What she did not say - perhaps because she did not know - was that the short form would take a very long time to complete. Between 14 and 16 hours, it seems. However, if the would-be threshold-crossers still have the energy to file a complaint about time-wasting or the humiliation of having to write what amounted to a begging letter, they should perhaps direct their objections to: Wisconsin Centre for Education Research, 1025 West Johnson Street, 7th Floor, Madison, Wisconsin 353706. For, arguably, it is Wisconsin's Professor Allan Odden who is ultimately responsible for the threshold shenanigans. His arguments in favour of a private-sector-style rewards system, which were set out in Paying Teachers for What They Know and Do (1997), appear to have had a profound impact on the UK Government's thinking.
Many teachers are, of course, fundamentally opposed to this new US import. To them, the usiness salary model, and its language of "inputs" and "outputs", constitute a new, alien way of regarding the transaction between teacher and learner. But if we are to retain and reward good teachers we cannot go on simply paying them all the same regardless of how little or how much they contribute to pupils' learning.
It is, however, disappointing that yet another major education reform has been mishandled. The threshold training for heads was sometimes farcical (stories abounded of poorly-briefed trainers parroting passages from documents that had been couriered to them the day before).
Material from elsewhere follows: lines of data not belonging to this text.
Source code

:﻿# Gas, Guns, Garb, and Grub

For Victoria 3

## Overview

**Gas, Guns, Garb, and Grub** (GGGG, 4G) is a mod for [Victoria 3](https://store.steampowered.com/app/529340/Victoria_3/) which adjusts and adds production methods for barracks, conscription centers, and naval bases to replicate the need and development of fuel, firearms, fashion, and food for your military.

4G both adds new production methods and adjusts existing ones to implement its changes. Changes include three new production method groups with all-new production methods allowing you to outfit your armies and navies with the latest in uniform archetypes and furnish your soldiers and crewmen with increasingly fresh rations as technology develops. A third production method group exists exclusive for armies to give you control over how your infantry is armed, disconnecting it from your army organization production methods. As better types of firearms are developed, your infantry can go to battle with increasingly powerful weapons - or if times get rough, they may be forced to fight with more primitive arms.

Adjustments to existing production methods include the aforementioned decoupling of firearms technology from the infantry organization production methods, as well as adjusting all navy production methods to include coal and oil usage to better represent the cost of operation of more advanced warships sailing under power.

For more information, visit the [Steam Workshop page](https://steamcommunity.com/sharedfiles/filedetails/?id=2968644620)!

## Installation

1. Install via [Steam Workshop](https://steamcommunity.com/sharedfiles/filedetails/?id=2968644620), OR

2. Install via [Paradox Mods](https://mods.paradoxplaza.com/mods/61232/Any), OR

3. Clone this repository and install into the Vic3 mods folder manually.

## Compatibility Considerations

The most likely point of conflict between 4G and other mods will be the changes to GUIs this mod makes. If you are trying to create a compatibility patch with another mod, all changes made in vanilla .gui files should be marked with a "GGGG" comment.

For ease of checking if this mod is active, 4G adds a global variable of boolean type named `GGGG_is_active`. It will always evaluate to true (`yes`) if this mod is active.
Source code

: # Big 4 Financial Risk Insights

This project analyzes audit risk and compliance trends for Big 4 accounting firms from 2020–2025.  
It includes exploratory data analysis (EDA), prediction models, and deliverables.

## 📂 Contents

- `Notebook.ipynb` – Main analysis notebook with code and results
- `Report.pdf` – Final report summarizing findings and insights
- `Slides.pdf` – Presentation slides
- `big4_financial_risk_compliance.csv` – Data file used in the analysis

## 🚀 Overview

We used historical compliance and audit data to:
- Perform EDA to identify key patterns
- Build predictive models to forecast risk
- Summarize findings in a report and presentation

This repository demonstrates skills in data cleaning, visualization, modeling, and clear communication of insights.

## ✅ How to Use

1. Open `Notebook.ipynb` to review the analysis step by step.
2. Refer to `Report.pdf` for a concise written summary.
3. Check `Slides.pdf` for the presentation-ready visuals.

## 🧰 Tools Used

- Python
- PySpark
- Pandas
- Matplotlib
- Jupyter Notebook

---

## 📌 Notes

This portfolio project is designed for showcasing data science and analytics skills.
Intolerable burdens have been imposed on teachers and heads at one of the busiest times of the year, and there are continuing worries about the quality of the scheme's outside assessors, let alone the inevitable recriminations over rejected applications.
It is all reminiscent of the recent rash of "home make-over" TV shows - but rather less entertaining. "You have 24 hours to transform the curriculum pay system ... we will be back to inspect your paintwork tomorrow." The education service should not be treated like this, but it always is.